-- Document extract --
Recent progress in aerodynamic modeling methods for flapping flight

Abstract

The special aerodynamic characteristics of insects have attracted the interest of biologists and engineers. In this paper, aerodynamic modeling methods for flapping flight are systematically reviewed in detail, especially those methods developed in the past ten years. The differences among kinds of methods, the development of each type of methods, and their applications for different flight conditions are discussed in detail. First, steady-state and several representative models are presented. The applicability of this simple model decreases when it is applied to predict the loads on small insects. Next, this paper provides a detailed description of quasi-steady (QS) models and divides these models into three groups: Osborne, Walker, and Dickinson models. Osborne models are suitable for cases with a low flight speed and flapping amplitude. Walker and Dickinson models rely on experimental and numerical data to improve the QS models for predicting nonlinear aerodynamic forces. The total forces in Walker models are divided into circulatory and non-circulatory parts. Dickinson models are established according to different high-lift mechanisms. A representative Dickinson model consists of translational, rotational, added-mass, and wake-capture components. These models provide reasonable predictions, except that their accuracy depends on empirical constants. Finally, unsteady models based on the traditional theory are examined, and several representative models are addressed. The assumption of Kutta-Joukowski conditions may not be suitable for high stroke amplitudes and flapping frequencies. Further challenges to improve aerodynamic modeling methods are mainly due to the present limited understanding of the flow complexities of various insects at low Reynold numbers.

-- Required action --
Copy out the abstract on aerodynamic modeling for flapping flight word for word, from its title to its last sentence. The lines after this text were taken from a different source.

-- Extracted records --
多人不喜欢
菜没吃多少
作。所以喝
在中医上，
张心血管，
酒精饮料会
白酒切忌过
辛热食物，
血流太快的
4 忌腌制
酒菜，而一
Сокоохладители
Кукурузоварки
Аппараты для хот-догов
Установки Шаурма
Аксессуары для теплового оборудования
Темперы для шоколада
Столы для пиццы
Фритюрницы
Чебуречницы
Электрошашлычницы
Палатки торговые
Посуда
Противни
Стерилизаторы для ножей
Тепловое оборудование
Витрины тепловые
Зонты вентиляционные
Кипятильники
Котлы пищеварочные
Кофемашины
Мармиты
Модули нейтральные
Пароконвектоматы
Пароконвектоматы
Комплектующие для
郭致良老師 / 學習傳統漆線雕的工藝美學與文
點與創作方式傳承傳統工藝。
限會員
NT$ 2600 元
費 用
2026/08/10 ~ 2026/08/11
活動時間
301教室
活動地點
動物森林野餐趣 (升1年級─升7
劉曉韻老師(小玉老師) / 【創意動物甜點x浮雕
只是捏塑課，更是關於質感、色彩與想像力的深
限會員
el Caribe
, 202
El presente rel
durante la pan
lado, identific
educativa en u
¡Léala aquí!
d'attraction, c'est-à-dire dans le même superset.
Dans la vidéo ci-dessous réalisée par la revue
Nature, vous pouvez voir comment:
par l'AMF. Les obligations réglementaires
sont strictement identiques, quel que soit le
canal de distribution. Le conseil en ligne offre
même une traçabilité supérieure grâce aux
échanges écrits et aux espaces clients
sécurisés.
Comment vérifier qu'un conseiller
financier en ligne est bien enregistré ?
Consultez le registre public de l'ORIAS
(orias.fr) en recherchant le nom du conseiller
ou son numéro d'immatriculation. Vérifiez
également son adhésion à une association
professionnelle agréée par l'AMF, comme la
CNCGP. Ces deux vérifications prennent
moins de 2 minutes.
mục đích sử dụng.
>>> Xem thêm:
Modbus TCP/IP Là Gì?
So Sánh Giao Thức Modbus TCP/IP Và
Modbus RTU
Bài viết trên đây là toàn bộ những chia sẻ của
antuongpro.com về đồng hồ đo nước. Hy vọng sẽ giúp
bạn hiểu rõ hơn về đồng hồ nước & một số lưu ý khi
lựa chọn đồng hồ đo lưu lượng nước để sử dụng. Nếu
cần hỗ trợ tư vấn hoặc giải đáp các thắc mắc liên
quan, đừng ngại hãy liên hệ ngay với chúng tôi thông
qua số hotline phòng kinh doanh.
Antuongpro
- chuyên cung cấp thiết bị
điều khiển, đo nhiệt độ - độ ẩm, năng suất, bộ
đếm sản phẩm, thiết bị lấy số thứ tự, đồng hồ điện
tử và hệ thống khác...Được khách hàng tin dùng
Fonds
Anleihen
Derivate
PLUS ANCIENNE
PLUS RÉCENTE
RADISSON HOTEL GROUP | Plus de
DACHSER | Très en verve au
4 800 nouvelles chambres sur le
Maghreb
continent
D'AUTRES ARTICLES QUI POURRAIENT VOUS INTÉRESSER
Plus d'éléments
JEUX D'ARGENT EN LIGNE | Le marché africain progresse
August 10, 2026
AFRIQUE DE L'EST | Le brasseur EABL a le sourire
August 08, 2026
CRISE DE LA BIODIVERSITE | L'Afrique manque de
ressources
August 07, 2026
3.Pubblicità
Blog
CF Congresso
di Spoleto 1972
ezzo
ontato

-- Reply to the task --
Recent progress in aerodynamic modeling methods for flapping flight

Abstract

The special aerodynamic characteristics of insects have attracted the interest of biologists and engineers. In this paper, aerodynamic modeling methods for flapping flight are systematically reviewed in detail, especially those methods developed in the past ten years. The differences among kinds of methods, the development of each type of methods, and their applications for different flight conditions are discussed in detail. First, steady-state and several representative models are presented. The applicability of this simple model decreases when it is applied to predict the loads on small insects. Next, this paper provides a detailed description of quasi-steady (QS) models and divides these models into three groups: Osborne, Walker, and Dickinson models. Osborne models are suitable for cases with a low flight speed and flapping amplitude. Walker and Dickinson models rely on experimental and numerical data to improve the QS models for predicting nonlinear aerodynamic forces. The total forces in Walker models are divided into circulatory and non-circulatory parts. Dickinson models are established according to different high-lift mechanisms. A representative Dickinson model consists of translational, rotational, added-mass, and wake-capture components. These models provide reasonable predictions, except that their accuracy depends on empirical constants. Finally, unsteady models based on the traditional theory are examined, and several representative models are addressed. The assumption of Kutta-Joukowski conditions may not be suitable for high stroke amplitudes and flapping frequencies. Further challenges to improve aerodynamic modeling methods are mainly due to the present limited understanding of the flow complexities of various insects at low Reynold numbers.